[[ GIVEN RECORDS, beginning ]]

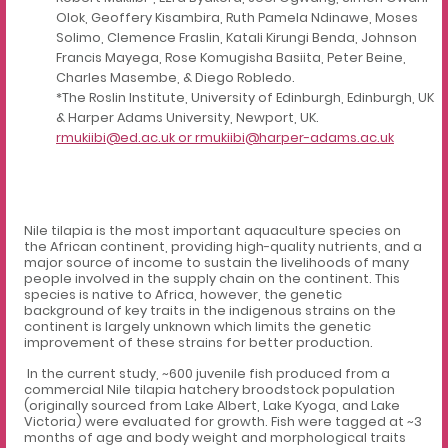
Olok, Geoffery Kisambira, Ruth Pamela Ndinawe, Moses
Solimo, Clemence Fraslin, Katali Kirungi Benda, Johnson
Francis Mayega, Rose Komugisha Basiita, Peter Beine,
Charles Masembe, & Diego Robledo.
*The Roslin Institute, University of Edinburgh, Edinburgh, UK
& Harper Adams University, Newport, UK.
rmukiibi@ed.ac.uk
or rmukiibi@harper-adams.ac.uk
Nile tilapia is the most important aquaculture species on
the African continent, providing high-quality nutrients, and a
major source of income to sustain the livelihoods of many
people involved in the supply chain on the continent. This
species is native to Africa, however, the genetic
background of key traits in the indigenous strains on the
continent is largely unknown which limits the genetic
improvement of these strains for better production.
In the current study, ~600 juvenile fish produced from a
commercial Nile tilapia hatchery broodstock population
(originally sourced from Lake Albert, Lake Kyoga, and Lake
Victoria) were evaluated for growth. Fish were tagged at ~3
months of age and body weight and morphological traits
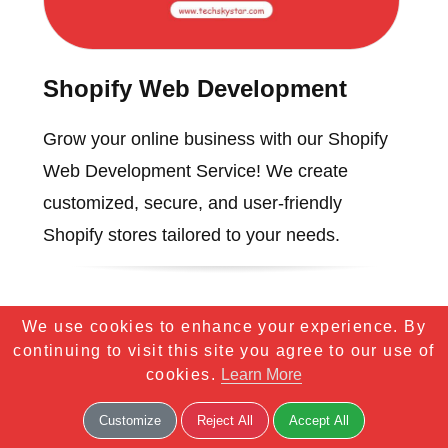
Shopify Web Development
Grow your online business with our Shopify
Web Development Service! We create
customized, secure, and user-friendly
Shopify stores tailored to your needs.
We use cookies to enhance your experience. By
continuing to visit this site you agree to our use of
cookies.
Learn More
Customize
Reject All
Accept All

[[ GIVEN RECORDS, end ]]

:: WORK TASK ::
In the listing above, locate the line containing "Solimo, Clemence Fraslin, Katali" and the line containing "or rmukiibi@harper-adams.ac.uk". Extract those two lines and every line between them, exactly as written, and only those.

:: WRITTEN ANSWER ::
Solimo, Clemence Fraslin, Katali Kirungi Benda, Johnson
Francis Mayega, Rose Komugisha Basiita, Peter Beine,
Charles Masembe, & Diego Robledo.
*The Roslin Institute, University of Edinburgh, Edinburgh, UK
& Harper Adams University, Newport, UK.
rmukiibi@ed.ac.uk
or rmukiibi@harper-adams.ac.uk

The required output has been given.